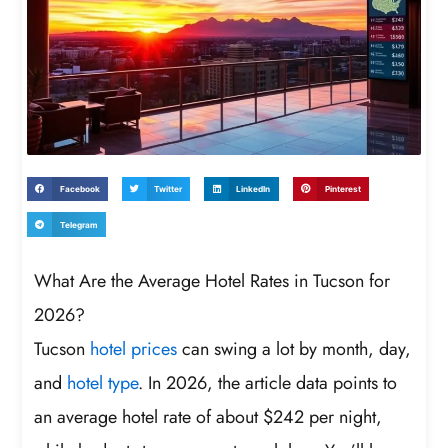
Facebook
Twitter
LinkedIn
Pinterest
Telegram
What Are the Average Hotel Rates in Tucson for
2026?
Tucson
hotel prices
can swing a lot by month, day,
and
hotel type
. In 2026, the article data points to
an average hotel rate of about $242 per night,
==============================
» **Instruction**
When you retype the material above, copy each line exactly and drop whatever images appear in it.

» **Exercise solution**
Facebook
Twitter
LinkedIn
Pinterest
Telegram
What Are the Average Hotel Rates in Tucson for
2026?
Tucson
hotel prices
can swing a lot by month, day,
and
hotel type
. In 2026, the article data points to
an average hotel rate of about $242 per night,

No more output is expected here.